August 10, 2017 Dunkirk (Movie Review)
Every great film director has a standout war film. Francis Coppola had 1979’s Apocalypse Now, Steven Spielberg had 1998’s Saving Private Ryan, Kathryn Bigelow had 2008’s The Hurt Locker, Mel Gibson had 2016’s Hacksaw Ridge, and now Christopher Nolan has 2017’s Dunkirk.
Written and directed by Nolan, known for films such as 2000’s Memento and 2008’s The Dark Knight, Dunkirk is based on actual events during World War II where hundreds of thousands of Allied troops (British, French, and Belgian) were trapped on the beach of Dunkirk, France. But, in this case, the focus is on the 400,000 British troops isolated on the beach. Since the British could not get their warships to Dunkirk to save their troops, they had civilians take their boats out and save the troops. Thus, making it one of the greatest and most successful evacuations in the history of battle.
Released in theaters on July 21st via Warner Bros Pictures, Dunkirk breaks out into 3 different, intertwining points of views set in different times. First off, over the course of 2 weeks, the audience follows Fionn Whitehead (Him Series, The Children Act 2017) as Tommy, a British soldier, in his journey of trying to get off that beach alive by any means necessary.
The story follows Tommy to give the audience a sense of just how harrowing this situation was. Just imagine being a soldier on that beach for two weeks with no potential escape. Whenever there is an opportunity to escape by sea, it gets sunk. Not to mention that Nazi fighter pilots are constantly hovering above as they bombard the beach every half hour.
Then, second point of view takes place within an hour. The audience follow British pilots – Farrier, played by Tom Hardy (Inception 2010, The Revenant 2015) and Collins, played by Jack Lowden (U Want Me 2 Kill Him? 2013, England Is Mine 2017) – as they fly above Dunkirk trying to keep the grounded soldiers safe from constant bombardment. Those who have watched Nolan’s 2014 film Interstellar will recognize some of the camera angles used on the wings of the planes.
The third point of view, and perhaps the most important part of the the film, which takes place over the course of an entire day, is the civilian aspect. For this, the audience is introduced to George, played by Barry Keoghan (Between the Canals 2011, The Killing of a Sacred Deer 2017); Mr Dawson, the boat owner, played by the legendary Mark Rylance (Angels and Insects 1995, Bridge of Spies 2015); and finally Peter, played by Tom Glynn-Carney (The Last Post series, Casualty series). This is perhaps the most connective of all the stories, because this trio, like the audience, has no idea what to expect as they are racing towards Dunkirk.
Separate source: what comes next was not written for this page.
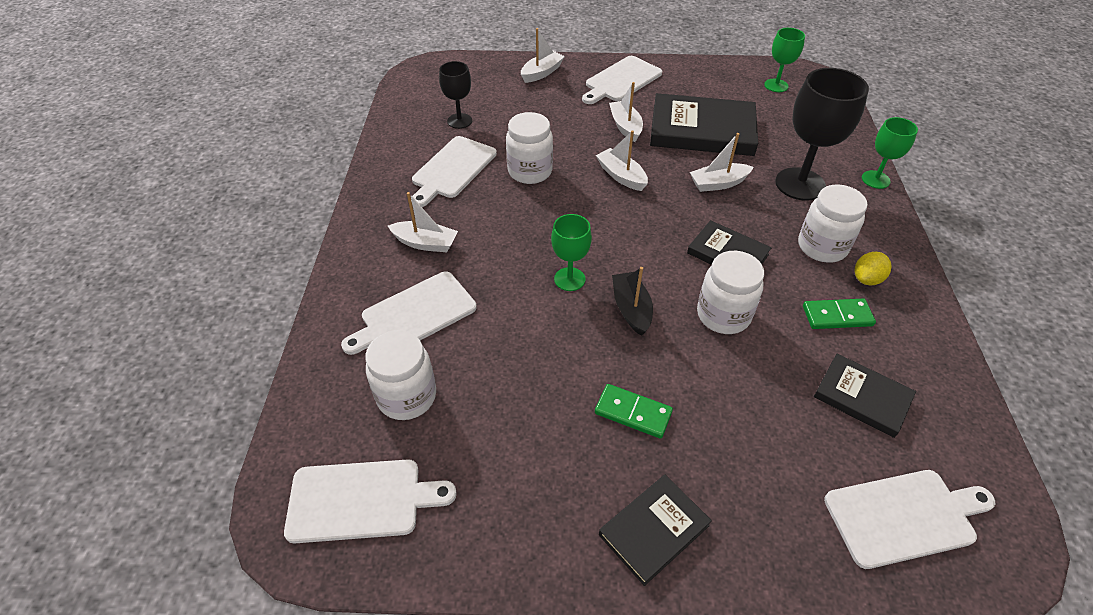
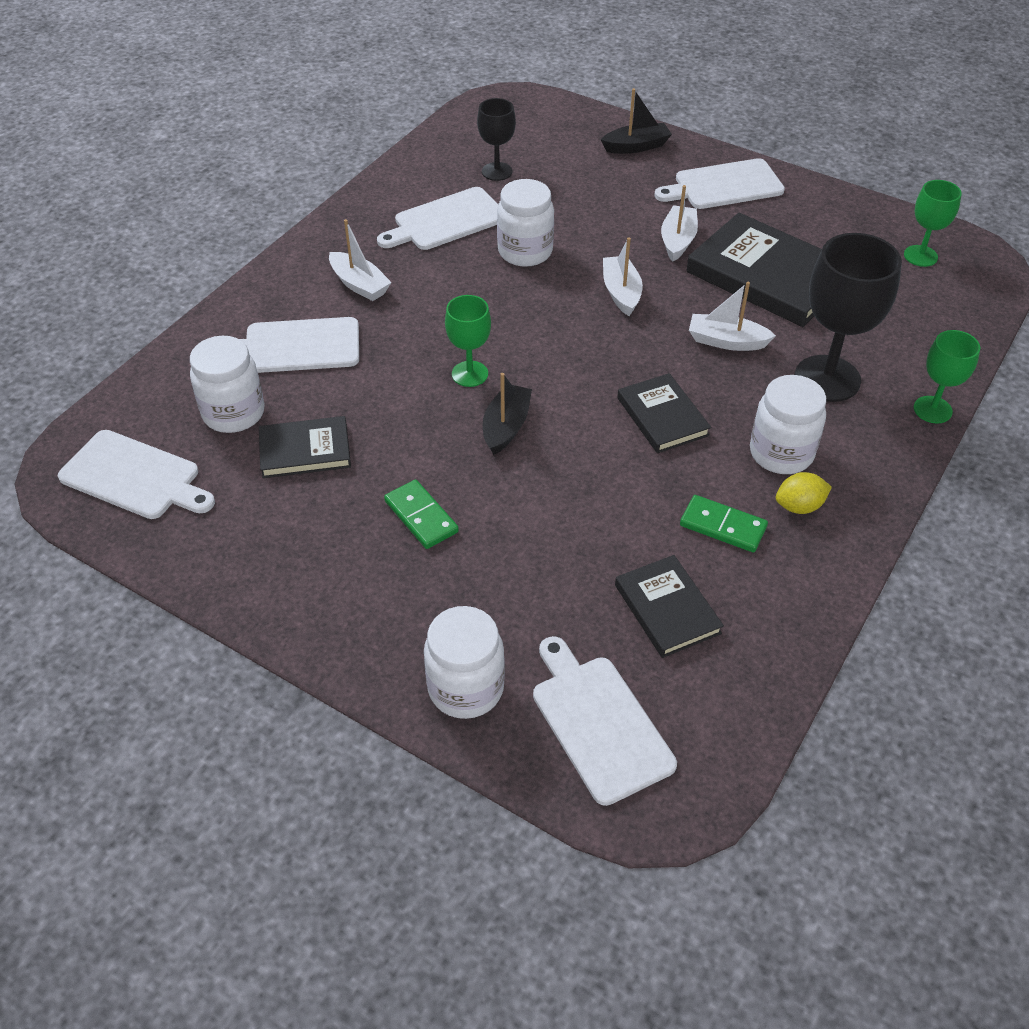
camera: 30 degrees right, 0 degrees up
white boat [521,28,565,83] -> black boat [601,88,672,153]
black book [599,475,712,586] -> black book moved to [259,416,351,478]
white jar [697,251,764,334] -> white jar moved to [424,606,505,719]
white cutting board [824,470,995,569] -> white cutting board turned 135 degrees counterclockwise [533,636,677,806]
Dunkirk is filmed and made to sound like an experience. This goes from the technical aspects of it being shown in 77mm print in IMAX theaters across the nation, or 33mm prints in regular theaters. Nolan, just like Quentin Tarantino and others, is a modern day pioneer, pushing printed film instead of films saved on hard drives. There is a better resolution that comes with these films, but on the flip-side, they are expensive to make.
There is also a sense of urgency because the actors, along with the director of photography, have to be at the top of their game in every scene since they cannot afford to waste film, as opposed to having an endless supply of memory in a hard-drive. Having that in mind, it shows. Every shot in the film, every character, every moment feels deliberate and genuine, and as an experience, you feel like you are right there on the beach with these soldiers.
In addition, sound design is a huge part of making Dunkirk seem incredibly uncomfortable. This is war, it is not a walk in the park. It is made to be deliberately loud to make the audience uncomfortable, each gunshot, each bomb, each plane maneuver is intended to keep you immersed in the situation. This is complemented by Hans Zimmer’s spectacular score who takes the already tense film to new heights.
Those who have researched Dunkirk or learned about it in school, watch the film. It is one thing to read about history, but this is almost like going on a 4D ride. Yet another masterpiece by an already well established writer/director, CrypticRock gives Christopher Nolan’s Dunkirk 5 out of 5 stars.